Characters, Glyphs and Fonts
We often speak inaccurately of character sets: we may refer to a "Greek character set" or a "Latin character set". But in order to understand how different writing systems are supported by Windows, we need to be more precise about characters.
Users don't view or print characters: a user views or prints glyphs. A glyph is a representation of a character. The character "Capital Letter A" is represented by the glyph "A" in Times New Roman Bold, and "A" in Arial Bold. A font is a collection of glyphs. Windows is able to retrieve the appropriate glyphs by using mapping information about the keyboard, the language system in use, and the glyphs associated with each character.
Fonts are designed with character sets in mind: a font for use in Russia will include glyphs representing Cyrillic characters. There is no magic word or blessing uttered to create a "character set." A character set is only a collection of characters. However, characters from different language systems are conventionally divided into different "character sets", primarily because, in the past, a limited number of characters could be "addressed" at any one time.

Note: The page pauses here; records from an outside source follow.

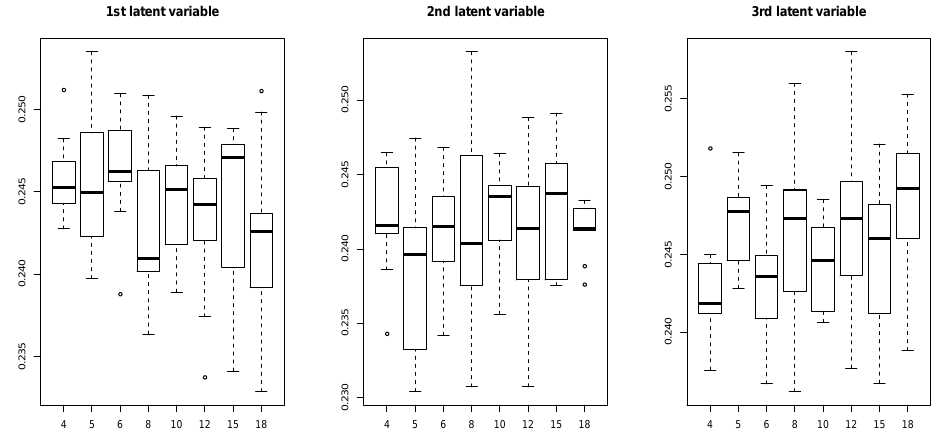
Figure 10. Boxplot of the first to third latent variable vectors attributed to the 81 samples. (cid:108) j (cid:109) (cid:16)(cid:108) (cid:109) (cid:17) k + 3 Horizontal axis: ,1 ≤ j , k ≤ 3. Averaged over 100 independent trials. 3 3 Up to the third latent vector, none is coincident with 9 classes defined in Equation (1).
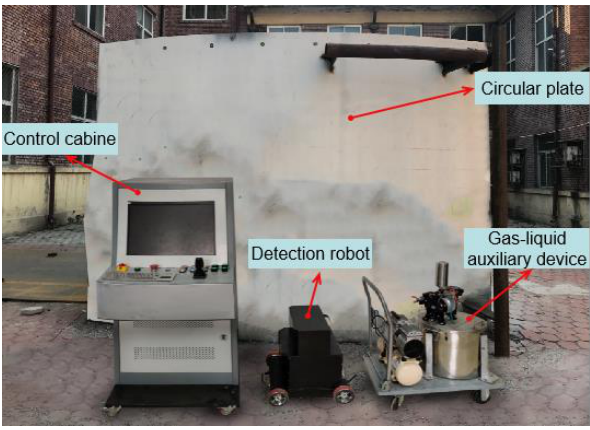
Figure 10. Experiment platform.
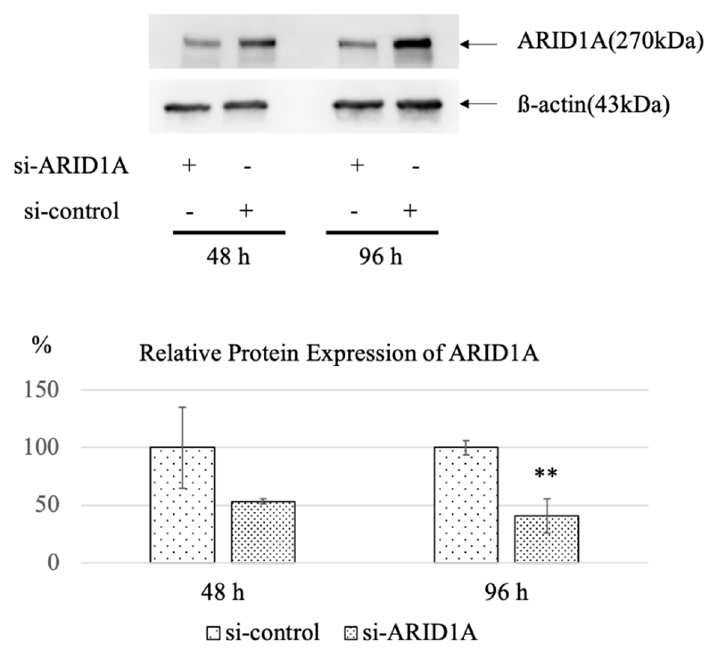
Figure 1. Knockdown efficacy of ARID1A interference to RMG-I. Effective interference of ARID1A was confirmed at 96 h by 5 nM of the siRNA ( n = 3 per group). The graphs are described by mean (SD). ** p < 0.01 vs. control.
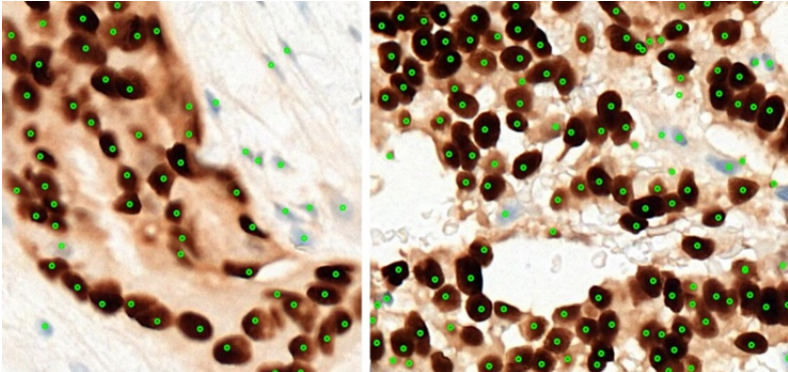
Figure 6. Two of the thirty-seven regions used for the cell detection and classification experiments.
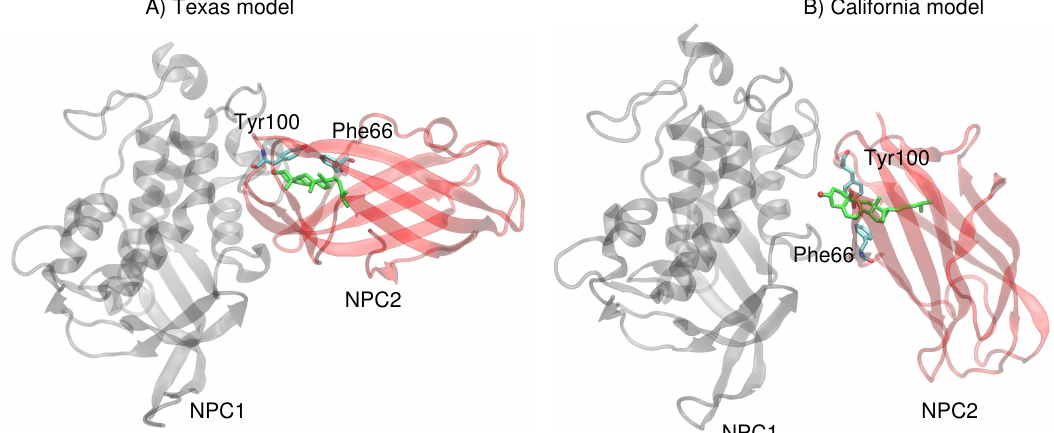
Figure 6. ( A ) In the Texas model, the cholesterol ring system is engaged in π – π interactions with Phe66 and Tyr100 of NPC2. ( B ) In the California model, Phe66 and Tyr100 of NPC2 point downward and away from the cholesterol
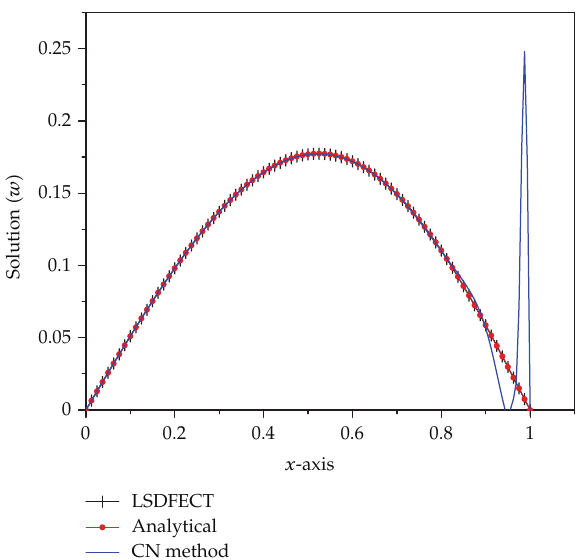
Figure 4: Comparison of the numerical solution by our method (cid:2) LSDFECT (cid:3) , CN method, and exact solution of Problem 4 at di ff erent space points for N (cid:8) 80, ν d (cid:8) 2, and k (cid:8) 0 . 01 at T (cid:8) 0 .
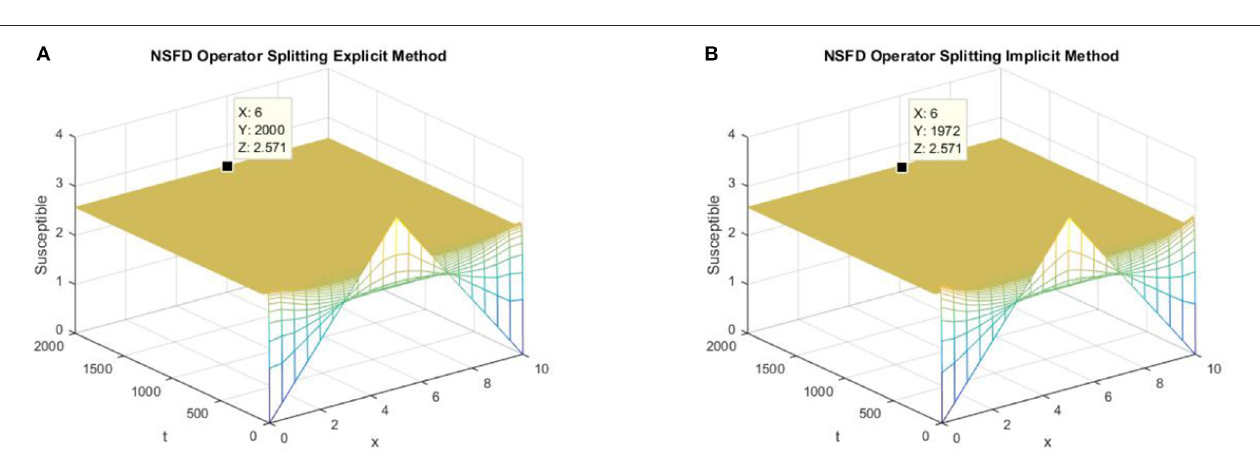
FIGURE 8 | (A) The explicit operator splitting NSFD method is used to simulate the graph of susceptible persons for the DFE point at h = 0.5, λ 1 = 0.4. (B) The implicit operator splitting NSFD method is used to simulate the graph of susceptible persons for the DFE point at h = 0.5, λ 1 = 0.4.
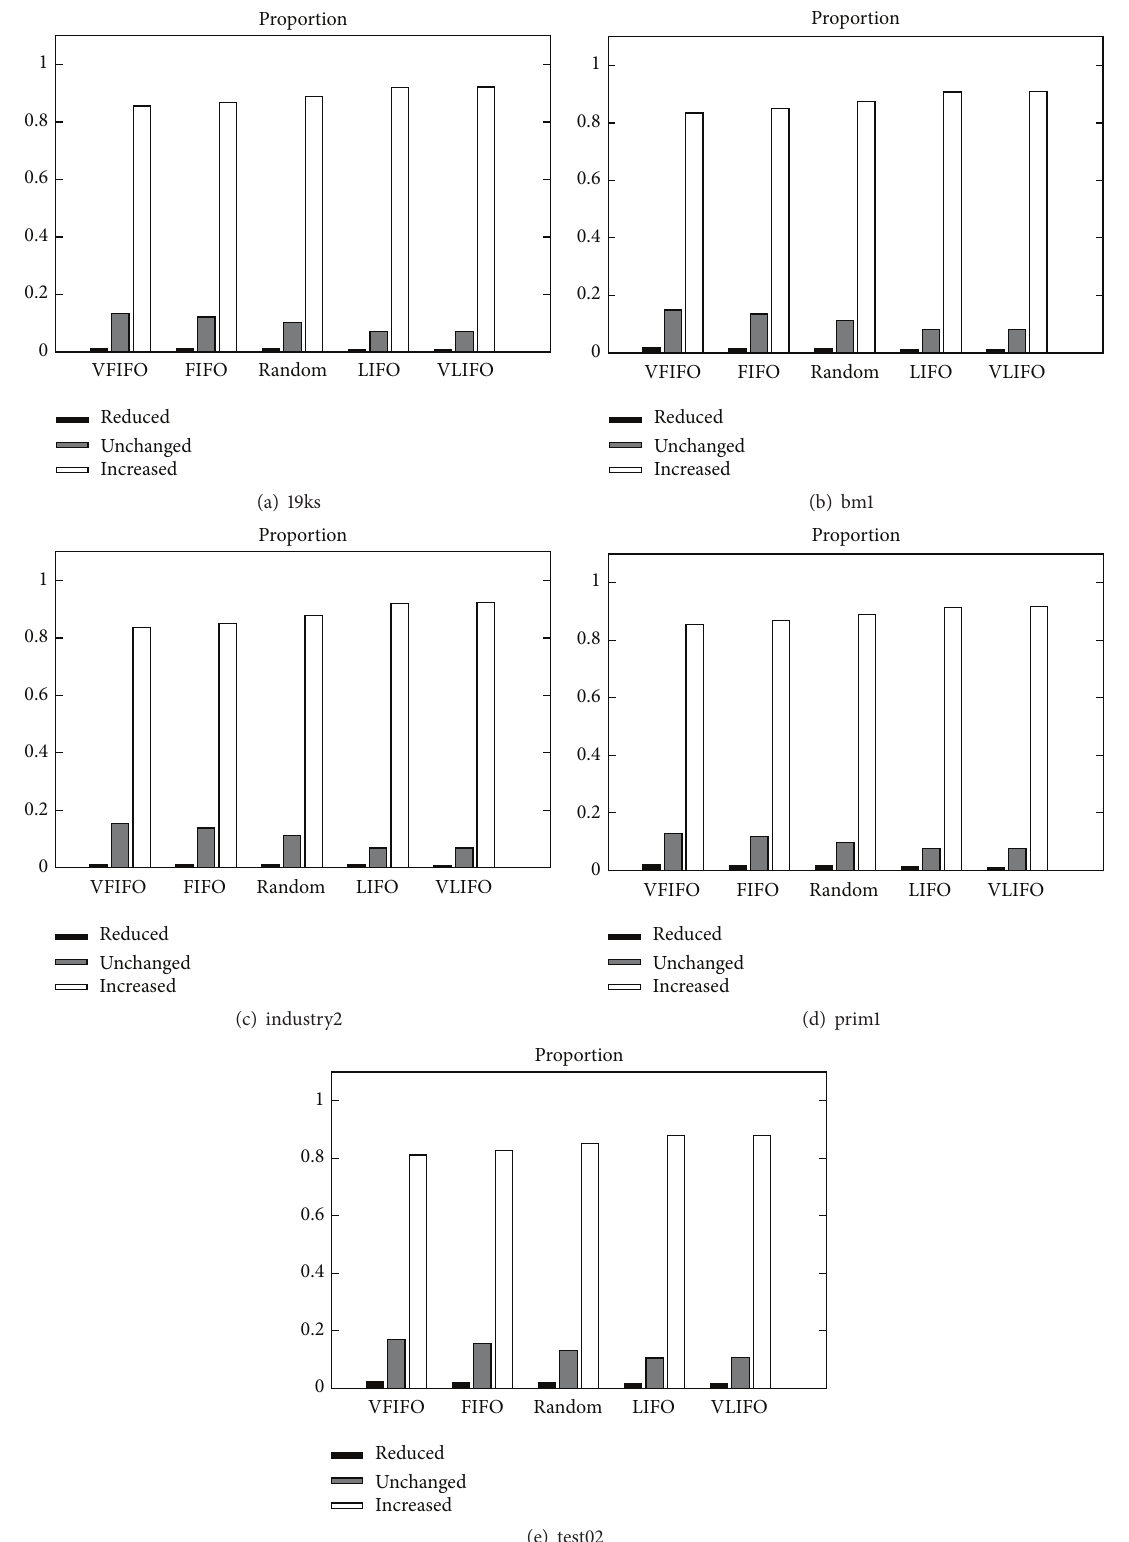
Figure 4: Proportion of modules selected for moving with gain reduced, unaffected, or increased by the previous move, for five circuits (a)–(e) (data from Table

Preparing for TrueType Open:
Glyph Substitution
Glyphs can also represent combinations of characters and alternate forms of characters: there is not a strict one-to-one correspondence between glyphs and characters. For example, two characters may be typed in a document, but represented by only a single glyph (a ligature glyph). Conversely, different versions of a character may appear at the beginning, middle, or ending of a word. Thus, a single character can be represented by several different glyphs in a font.
TrueType Open will provide a substitution table to handle one-to-one, one-to-many, and many-to-one mappings.